Tax Rebate Scam: Moments after President Bush’s tax rebate was announced, a reporter told us that Kent man received a phone call from someone asking for his bank account information so that the government could direct-deposit his rebate check. Each year, the Internal Revenue Service warns workers about various forms of fraud including phony e-mails which claim to come from the IRS. You can report e-mail phishing scams (like this one we blogged about last month) and telephone scams to the IRS at firstname.lastname@example.org.

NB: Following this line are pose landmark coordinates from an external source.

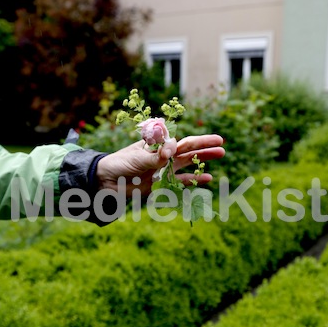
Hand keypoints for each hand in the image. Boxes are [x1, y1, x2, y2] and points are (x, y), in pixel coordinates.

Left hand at [96, 134, 224, 195]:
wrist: (105, 182)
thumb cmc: (118, 164)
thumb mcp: (136, 158)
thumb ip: (155, 157)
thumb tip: (171, 152)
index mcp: (157, 145)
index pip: (178, 141)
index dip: (189, 142)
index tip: (184, 149)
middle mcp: (163, 157)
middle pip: (188, 150)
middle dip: (205, 147)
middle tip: (222, 143)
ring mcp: (164, 171)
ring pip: (188, 164)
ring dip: (203, 161)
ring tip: (221, 155)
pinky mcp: (161, 185)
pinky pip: (181, 182)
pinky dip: (194, 181)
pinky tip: (208, 178)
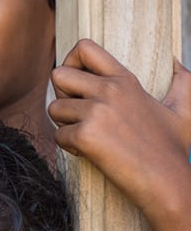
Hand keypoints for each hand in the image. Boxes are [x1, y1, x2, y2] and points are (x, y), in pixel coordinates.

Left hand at [49, 39, 190, 207]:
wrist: (168, 182)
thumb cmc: (173, 149)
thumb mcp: (184, 110)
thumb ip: (182, 82)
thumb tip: (176, 62)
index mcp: (126, 80)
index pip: (85, 48)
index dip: (72, 61)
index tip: (76, 81)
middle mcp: (109, 90)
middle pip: (58, 75)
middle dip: (62, 94)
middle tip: (78, 114)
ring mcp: (96, 112)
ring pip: (54, 108)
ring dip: (65, 124)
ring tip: (89, 136)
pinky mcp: (85, 135)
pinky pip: (58, 135)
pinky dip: (69, 146)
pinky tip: (91, 153)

Military Spouses Targeted: The BBB warned that a caller claiming to represent the Red Cross informs military spouses that their husband or wife has been injured while on duty in Iraq and has been med-evacuated to a German hospital. The caller then claims that in order to start medical treatment, the spouse must provide correct identification of their enlisted family member including a Social Security number and birth date.
Spanish-Language Smishing Text Messages: On the East Side of the state, the BBB issued an alert about an elderly woman in Yakima who received a Spanish-language text message on her cell phone asking her to contact someone ASAP. When the woman called, a con told her she had won something, and began asking for personal information to confirm her identity. Fortunately, the woman’s daughter sensed this was a scam and intercepted the conversation. This type of scam is called “smishing,” a term that combines e-mail “phishing” with Short Message Service (SMS), the technology used to transmit text messages over cellular devices. Smishing messages sent to mobile phones often contain links to Web sites where victims are prompted to enter personal information or download dangerous software.
Never provide personal information to an unsolicited caller or in response to an e-mail.